I always tip. I find the "why should I tip, its not my fault they have low paid jobs" attitude snobby.

makemineachardonnay · 31/08/2012 18:25

I'm definitely not a snob. Just tight. Grin

OP posts:
MrsRobertDuvallHasRosacea · 31/08/2012 18:25

I do if the service has been good.
Hairdresser £10
Restaurants about £5-10 depending on how many of us there are

I hate it when places add tip on automatically.

Biccietin · 31/08/2012 18:26

I would always tip in a restaurant it seems rude not to. I'd aim for around 10% minimum.
But I wouldn't tip someone for just bringing me a cup of coffee in a cafe.

Until recently I never realised you were ever expected to tip taxi drivers- but say if it was £9 something I wouldn't expect the change from a tenner. I never used to tip hairdressers until recently for the same reason- I didn't realise it was expected.

I tipped very generously when I got my wedding hair done because I LOVED it and thought it was worth more than what they charged me. And I suppose that's it, if you feel a service is worth more than what its costing, then that's a good reason to tip, but I don't like to feel obliged to tip when its nothing special.

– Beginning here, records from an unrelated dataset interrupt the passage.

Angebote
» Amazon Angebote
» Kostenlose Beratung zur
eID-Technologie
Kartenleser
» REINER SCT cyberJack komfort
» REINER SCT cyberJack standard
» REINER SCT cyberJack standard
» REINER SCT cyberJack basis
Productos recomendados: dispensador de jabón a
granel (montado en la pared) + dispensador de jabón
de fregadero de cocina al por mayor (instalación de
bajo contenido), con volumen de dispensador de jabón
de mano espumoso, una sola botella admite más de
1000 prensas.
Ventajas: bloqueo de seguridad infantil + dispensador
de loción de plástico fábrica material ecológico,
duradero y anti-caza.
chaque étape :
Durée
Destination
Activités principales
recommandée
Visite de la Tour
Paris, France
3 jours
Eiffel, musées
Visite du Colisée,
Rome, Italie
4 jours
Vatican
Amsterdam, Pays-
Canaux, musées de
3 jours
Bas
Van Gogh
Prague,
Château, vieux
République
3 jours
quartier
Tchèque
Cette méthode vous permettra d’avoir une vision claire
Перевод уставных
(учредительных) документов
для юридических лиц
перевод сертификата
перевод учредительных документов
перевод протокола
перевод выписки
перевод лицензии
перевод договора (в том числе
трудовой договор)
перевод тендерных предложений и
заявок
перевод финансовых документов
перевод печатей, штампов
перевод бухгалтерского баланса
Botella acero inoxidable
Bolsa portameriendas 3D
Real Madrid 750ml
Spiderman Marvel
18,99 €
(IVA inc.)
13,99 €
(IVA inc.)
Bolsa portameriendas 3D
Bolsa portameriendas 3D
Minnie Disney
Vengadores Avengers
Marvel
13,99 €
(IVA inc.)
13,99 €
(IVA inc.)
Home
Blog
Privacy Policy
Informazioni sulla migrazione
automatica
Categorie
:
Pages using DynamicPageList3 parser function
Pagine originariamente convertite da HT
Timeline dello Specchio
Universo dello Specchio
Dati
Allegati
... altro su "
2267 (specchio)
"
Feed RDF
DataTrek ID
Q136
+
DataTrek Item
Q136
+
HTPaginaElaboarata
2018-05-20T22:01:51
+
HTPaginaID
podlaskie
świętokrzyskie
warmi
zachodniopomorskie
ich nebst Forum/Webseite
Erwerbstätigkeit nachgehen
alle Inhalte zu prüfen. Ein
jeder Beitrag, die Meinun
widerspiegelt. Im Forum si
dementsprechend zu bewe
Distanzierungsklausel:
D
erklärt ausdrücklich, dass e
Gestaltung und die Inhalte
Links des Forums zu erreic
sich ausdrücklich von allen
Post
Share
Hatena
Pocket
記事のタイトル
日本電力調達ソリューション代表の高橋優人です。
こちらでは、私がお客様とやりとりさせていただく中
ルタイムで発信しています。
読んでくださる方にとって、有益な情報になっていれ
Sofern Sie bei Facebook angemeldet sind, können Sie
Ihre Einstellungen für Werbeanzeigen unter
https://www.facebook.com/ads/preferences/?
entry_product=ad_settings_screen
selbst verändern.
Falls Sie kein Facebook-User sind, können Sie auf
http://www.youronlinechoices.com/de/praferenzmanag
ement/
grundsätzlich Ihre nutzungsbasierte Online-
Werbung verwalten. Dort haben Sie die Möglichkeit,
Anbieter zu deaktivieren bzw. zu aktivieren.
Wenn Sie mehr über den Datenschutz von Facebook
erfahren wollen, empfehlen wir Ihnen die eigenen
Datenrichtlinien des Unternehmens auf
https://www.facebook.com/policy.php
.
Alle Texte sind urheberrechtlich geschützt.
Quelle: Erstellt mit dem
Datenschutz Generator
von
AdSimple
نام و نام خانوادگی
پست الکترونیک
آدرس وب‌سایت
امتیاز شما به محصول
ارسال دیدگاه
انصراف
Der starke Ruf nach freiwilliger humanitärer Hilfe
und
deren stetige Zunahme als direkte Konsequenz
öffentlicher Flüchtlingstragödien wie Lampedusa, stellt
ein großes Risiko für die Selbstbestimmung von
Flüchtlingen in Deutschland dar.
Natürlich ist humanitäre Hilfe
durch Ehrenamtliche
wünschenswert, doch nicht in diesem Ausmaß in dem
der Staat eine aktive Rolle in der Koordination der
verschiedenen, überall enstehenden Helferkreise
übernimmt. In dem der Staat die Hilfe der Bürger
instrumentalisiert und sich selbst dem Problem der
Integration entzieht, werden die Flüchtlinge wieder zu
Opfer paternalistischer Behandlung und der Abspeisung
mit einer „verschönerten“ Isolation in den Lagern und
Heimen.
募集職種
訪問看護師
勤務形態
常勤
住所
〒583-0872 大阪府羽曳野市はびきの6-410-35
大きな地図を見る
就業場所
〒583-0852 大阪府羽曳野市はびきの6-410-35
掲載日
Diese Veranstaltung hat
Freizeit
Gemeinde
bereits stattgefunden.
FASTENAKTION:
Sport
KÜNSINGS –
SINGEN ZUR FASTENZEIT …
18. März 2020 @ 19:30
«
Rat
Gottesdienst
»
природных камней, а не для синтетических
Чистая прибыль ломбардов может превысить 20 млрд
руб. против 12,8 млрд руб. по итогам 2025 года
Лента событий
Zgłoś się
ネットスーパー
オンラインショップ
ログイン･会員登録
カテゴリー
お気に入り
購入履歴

I worked behind a bar once and there were sometimes American customers who would tip, I found it strange, I'd only been polite, stood there and poured a drink, not done anything to deserve a tip. Having done bar work myself I would never tip someone for it!

WelshMaenad · 31/08/2012 18:26

When I worked for part of the Mitchells and Butlers chain waiting staff got to keep tips paid via card, through our paycheck. I preferred it, as I didn't pay tax as a student, whereas the manager used to make us hand over 25% of our cash tips to the 'staff taxi' fund, even if you never used staff taxis (I didn't). Pissed me right off.